April in the Garden

I am pretty sure that April is up there as one of my most favourite months of the year. Everything is starting to feel a little more optimistic and, with more daylight, we feel better in ourselves. Plants are budding up; seeds are sprouting and we can look forward to reaping our rewards later in the year. Nurturing, in any form, is really good for health and wellbeing, and what better than to nurture seedlings into tiny plants, be they vegetables or flowers.

It is also a great time to look at what might be trending in gardening for the rest of the year. One of the biggest trends on the horizon is growing your own. And don’t forget you don’t need to have a dedicated vegetable garden or even much room. There are lots of varieties that thrive in pots, even dwarf runner beans and peas! Growing in this way is also a fabulous means to encourage children to join in as they can then see the seeds germinate and start to grow, and eventually eat! I can still remember my daughter ‘pinching’ tomatoes out of the greenhouse! They never made it to the kitchen!

You could also think about incorporating some veg into your main flower garden or up a fence. Choose a variety of runner bean like Painted Lady which has red and white flowers to grow in amongst your flowers, and you will get pretty and productive and encourage bees and butterflies as well! These beneficial insects can be further supported by sowing a patch or pot of wildflower mix and allowing celandines to flower in the lawn.
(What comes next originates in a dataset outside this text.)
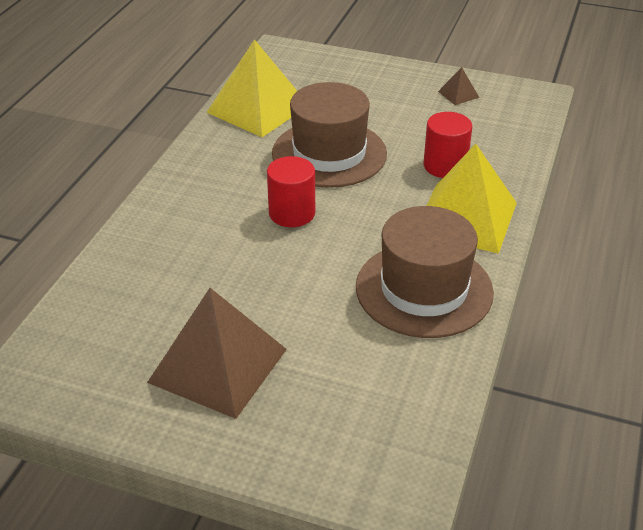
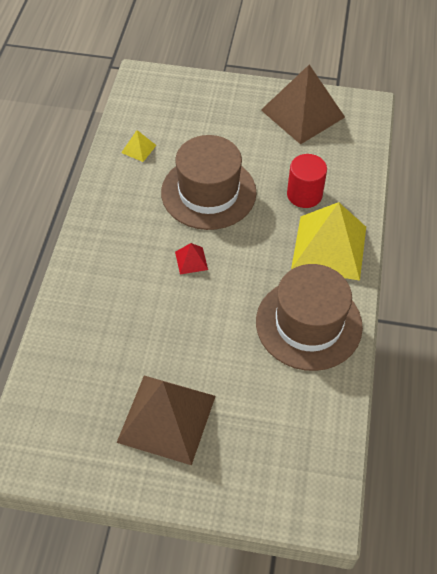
camera: 10 degrees left, 15 degrees up
yellow pyramid [206,39,297,137] -> yellow pyramid [121,130,157,162], size x0.41
red cylinder [267,156,315,227] -> red pyramid [175,243,208,275]
brown pyramid [438,67,479,105] -> brown pyramid [261,65,345,145], size x2.41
Search out an old book called ‘The Ornamental Kitchen Garden’ by Geoff Hamilton (of Gardener’s World fame) for many, many ideas. Even though written in 1995, it is still one of my favourite go to books for brilliant combinations. He was truly ahead of his time. Most of all, gardening should be joyful and happy.

Things are hotting up (we hope) in the garden now, and there is loads to do:



  • Continue watering new trees and shrubs when dry. Consider mulching the top surface with bark chippings, or your own compost.

  • Feed established lawns. Consider a light cut if the ground is suitably dry.

  • Plant new aquatic plants in ponds. Keep clear of algae by immersing a hank of barley straw under the water.

  • Plant evergreen trees and shrubs. Dig a lovely large hole and add as much compost as you can to include organic matter, and sprinkle with mycorrhizal fungi. Stake if necessary. This will get the plants off to a good start. Don’t forget to keep them watered.

  • Erect windbreaks around new trees and shrubs if needed.

  • Trim grey-leaved shrubs to keep them bushy. Shred any clippings and use as mulch or add to the compost heap.

  • Tie in the new shoots of climbers.

  • Prune early-flowering shrubs

  • Prune shrubs grown for large or colourful foliage.

  • Divide perennials either splitting with two forks or an old kitchen knife. Why not offer a friend a spare plant in exchange for something from their garden?

  • Stake tall-growing perennials.

  • Protect young growth from slugs and snails. We have several products in the shop this year, from organic to the ‘nuke-‘em’ variety! We are also going to trial using spent coffee grounds, garlic sprays and nematodes, so will let you know the results later on in the summer.

  • Remove annual weeds with your hands. You will thank yourself in the weeks to come.

  • Remove perennial weeds by digging them out. Ensure deep-rooted weeds are completely removed. These should be burned or disposed of, but not added to the compost heap.

  • Deadhead daffodils (I include this item, but you will probably find that as the daffodils were so very early this year, you have already done it!).

  • Sow annual climbers and grasses.

  • Continue sowing and planting vegetables outdoors (watch out for a frost, and cover with fleece or newspaper overnight).

  • Plant container-grown fruit trees, remembering to continue to water if the weather is dry.

  • Keep feeding the birds to attract them into the garden where they will also take care of those pesky unwanted bugs and insects.



  1. Cut down any dead growth that has been left on perennials over winter, especially on grasses, as new shoots are at risk of being damaged.

  2. Plant summer-flowering bulbs.

  3. Sow sweet peas.



· Prune spring-flowering shrubs like forsythia immediately after they have bloomed to encourage new growth to flower next year.